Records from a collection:
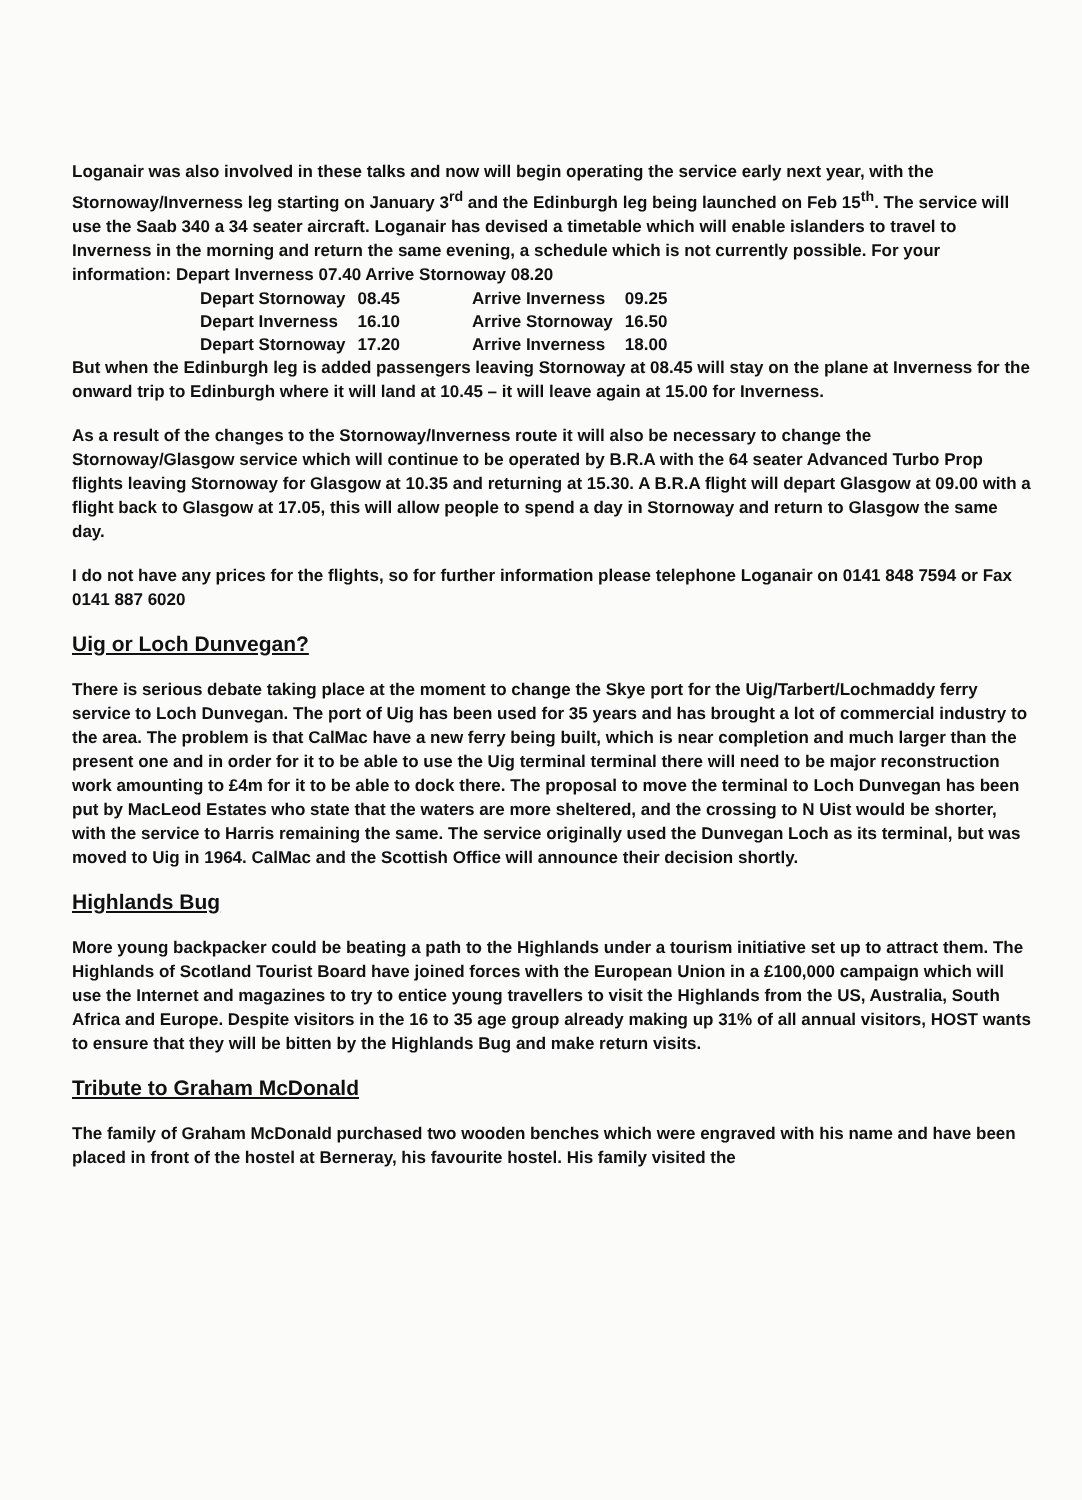Loganair was also involved in these talks and now will begin operating the service early next year, with the Stornoway/Inverness leg starting on January 3<sup>rd</sup> and the Edinburgh leg being launched on Feb 15<sup>th</sup>. The service will use the Saab 340 a 34 seater aircraft. Loganair has devised a timetable which will enable islanders to travel to Inverness in the morning and return the same evening, a schedule which is not currently possible. For your information: Depart Inverness 07.40 Arrive Stornoway 08.20
| Depart Stornoway | 08.45 | Arrive Inverness | 09.25 |
| Depart Inverness | 16.10 | Arrive Stornoway | 16.50 |
| Depart Stornoway | 17.20 | Arrive Inverness | 18.00 |
But when the Edinburgh leg is added passengers leaving Stornoway at 08.45 will stay on the plane at Inverness for the onward trip to Edinburgh where it will land at 10.45 – it will leave again at 15.00 for Inverness.
As a result of the changes to the Stornoway/Inverness route it will also be necessary to change the Stornoway/Glasgow service which will continue to be operated by B.R.A with the 64 seater Advanced Turbo Prop flights leaving Stornoway for Glasgow at 10.35 and returning at 15.30. A B.R.A flight will depart Glasgow at 09.00 with a flight back to Glasgow at 17.05, this will allow people to spend a day in Stornoway and return to Glasgow the same day.
I do not have any prices for the flights, so for further information please telephone Loganair on 0141 848 7594 or Fax 0141 887 6020
Uig or Loch Dunvegan?
There is serious debate taking place at the moment to change the Skye port for the Uig/Tarbert/Lochmaddy ferry service to Loch Dunvegan. The port of Uig has been used for 35 years and has brought a lot of commercial industry to the area. The problem is that CalMac have a new ferry being built, which is near completion and much larger than the present one and in order for it to be able to use the Uig terminal terminal there will need to be major reconstruction work amounting to £4m for it to be able to dock there. The proposal to move the terminal to Loch Dunvegan has been put by MacLeod Estates who state that the waters are more sheltered, and the crossing to N Uist would be shorter, with the service to Harris remaining the same. The service originally used the Dunvegan Loch as its terminal, but was moved to Uig in 1964. CalMac and the Scottish Office will announce their decision shortly.
Highlands Bug
More young backpacker could be beating a path to the Highlands under a tourism initiative set up to attract them. The Highlands of Scotland Tourist Board have joined forces with the European Union in a £100,000 campaign which will use the Internet and magazines to try to entice young travellers to visit the Highlands from the US, Australia, South Africa and Europe. Despite visitors in the 16 to 35 age group already making up 31% of all annual visitors, HOST wants to ensure that they will be bitten by the Highlands Bug and make return visits.
Tribute to Graham McDonald
The family of Graham McDonald purchased two wooden benches which were engraved with his name and have been placed in front of the hostel at Berneray, his favourite hostel. His family visited the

## Action item:
What are the lines above, starting at the one with "Stornoway | 16.50 |" and ending at the one with "Uig or Loch Dunvegan?"? Give them again exactly, and only them.

## Task result:
| Depart Inverness | 16.10 | Arrive Stornoway | 16.50 |
| Depart Stornoway | 17.20 | Arrive Inverness | 18.00 |
But when the Edinburgh leg is added passengers leaving Stornoway at 08.45 will stay on the plane at Inverness for the onward trip to Edinburgh where it will land at 10.45 – it will leave again at 15.00 for Inverness.
As a result of the changes to the Stornoway/Inverness route it will also be necessary to change the Stornoway/Glasgow service which will continue to be operated by B.R.A with the 64 seater Advanced Turbo Prop flights leaving Stornoway for Glasgow at 10.35 and returning at 15.30. A B.R.A flight will depart Glasgow at 09.00 with a flight back to Glasgow at 17.05, this will allow people to spend a day in Stornoway and return to Glasgow the same day.
I do not have any prices for the flights, so for further information please telephone Loganair on 0141 848 7594 or Fax 0141 887 6020
Uig or Loch Dunvegan?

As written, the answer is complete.